I am trying to write some test cases to validate the data between source (.csv) file and target (hive table). One of the validation is the Structure validation of the table.
I've had this issue before and it was caused by differences in the StructField.metadata
attribute. It is almost impossible to identify this out of the box, as simple inspection of the StructField
's will only show the name, datatype and nullable values. My suggestion to debug it would be to compare the metadata of your fields. Something like this maybe:
res39.schema.zip(targetRawData.schema).foreach{ case (r: StructField, t: StructField) =>
println(s"Field: ${r.name}\n--| res_meta: ${r.metadata}\n--|target_meta: ${t.metadata}")}
If you want to compare schemas but ignore metadata, then I don't have a great solution.

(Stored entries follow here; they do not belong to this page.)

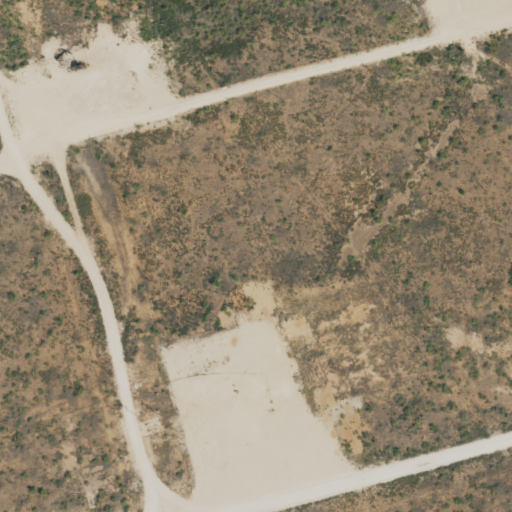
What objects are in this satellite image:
petroleum well: (81, 71)
road: (100, 287)
road: (370, 470)
road: (223, 509)
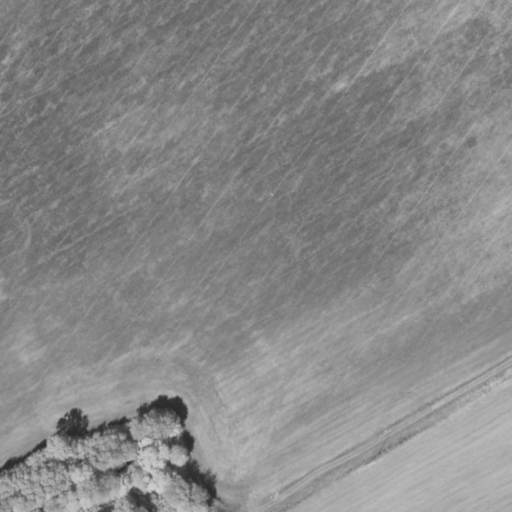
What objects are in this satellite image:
road: (388, 440)
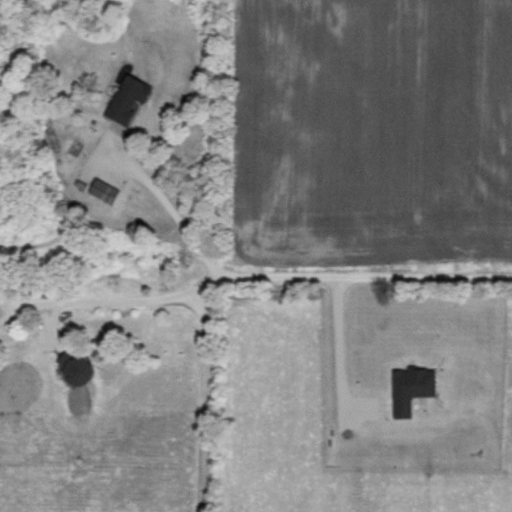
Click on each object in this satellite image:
building: (128, 96)
building: (103, 189)
road: (166, 204)
road: (352, 277)
road: (99, 300)
road: (338, 350)
building: (79, 367)
road: (200, 403)
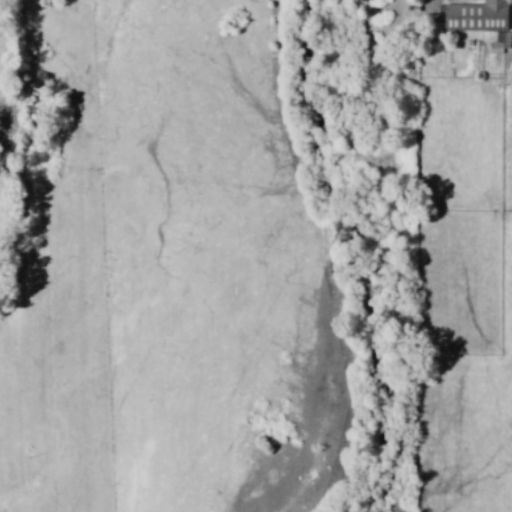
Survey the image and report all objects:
building: (481, 22)
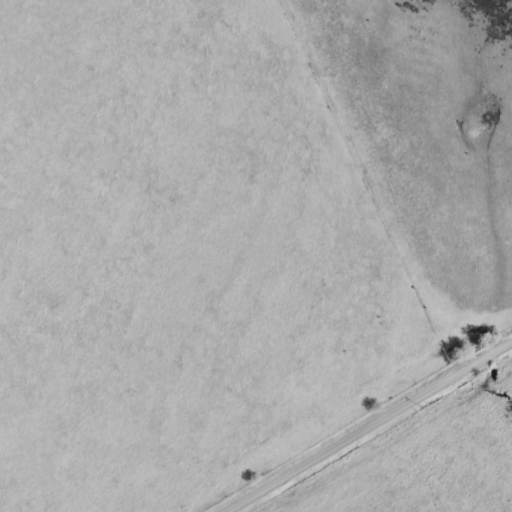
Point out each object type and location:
road: (366, 425)
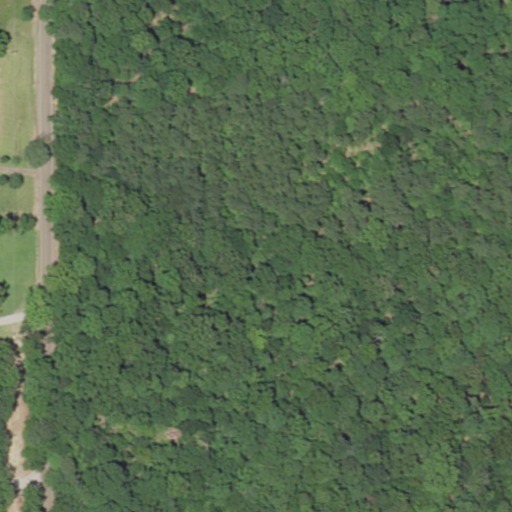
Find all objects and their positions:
road: (47, 256)
road: (23, 314)
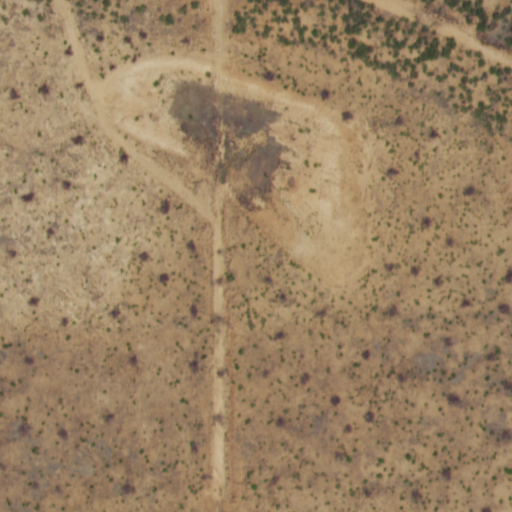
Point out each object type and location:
road: (215, 256)
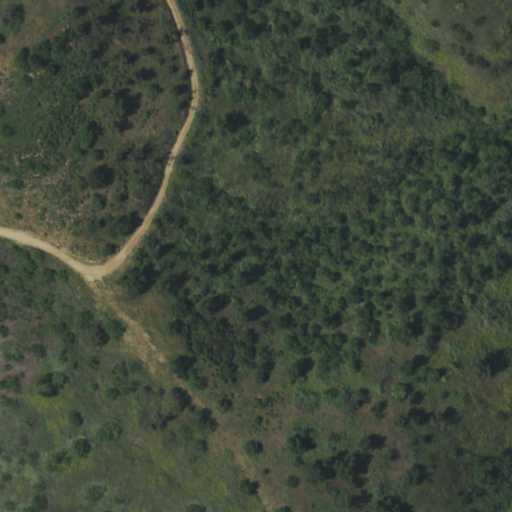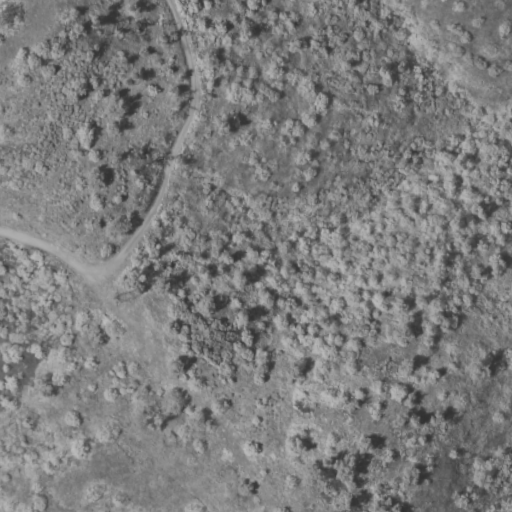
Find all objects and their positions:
road: (173, 152)
road: (148, 353)
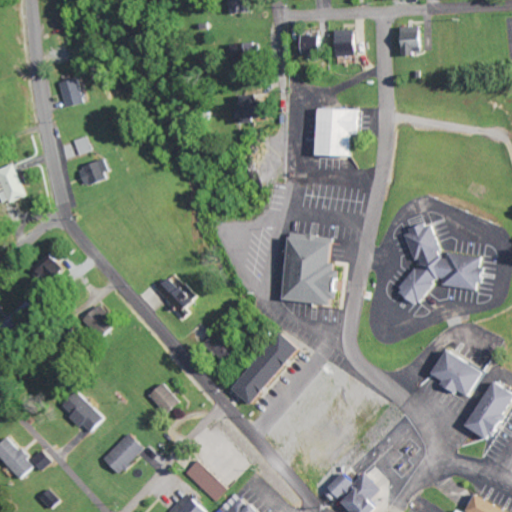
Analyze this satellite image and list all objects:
building: (393, 0)
road: (433, 4)
building: (244, 7)
road: (395, 12)
building: (415, 40)
building: (314, 43)
building: (351, 43)
building: (247, 52)
building: (80, 94)
road: (296, 104)
building: (255, 109)
building: (344, 132)
building: (88, 146)
building: (102, 174)
building: (16, 184)
road: (30, 237)
building: (446, 265)
building: (320, 271)
building: (56, 272)
road: (121, 283)
road: (358, 291)
building: (183, 294)
building: (23, 319)
building: (226, 345)
building: (276, 367)
building: (466, 372)
building: (171, 398)
building: (89, 411)
building: (498, 411)
building: (131, 452)
building: (20, 457)
road: (175, 457)
building: (47, 459)
road: (147, 475)
building: (211, 480)
building: (365, 492)
building: (55, 498)
building: (193, 505)
building: (490, 506)
building: (249, 507)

The best that I've been able to come up with is to iterate over the StructFields
and manually remove the metadata, then create a temporary copy of the dataframe without metadata. So you can do something like this (assuming that df
is the dataframe you want to strip of of metadata):
val schemaWithoutMetadata = StructType(df.schema.map{ case f: StructField =>
StructField(f.name, f.dataType, f.nullable)
})
val tmpDF = spark.sqlContext.createDataFrame(df.rdd, schemaWithoutMetadata)
Then you can either compare the dataframes directly or compare the schemas the way you have been attempting. I assume that this solution would not be performant, so should only be used on small datasets.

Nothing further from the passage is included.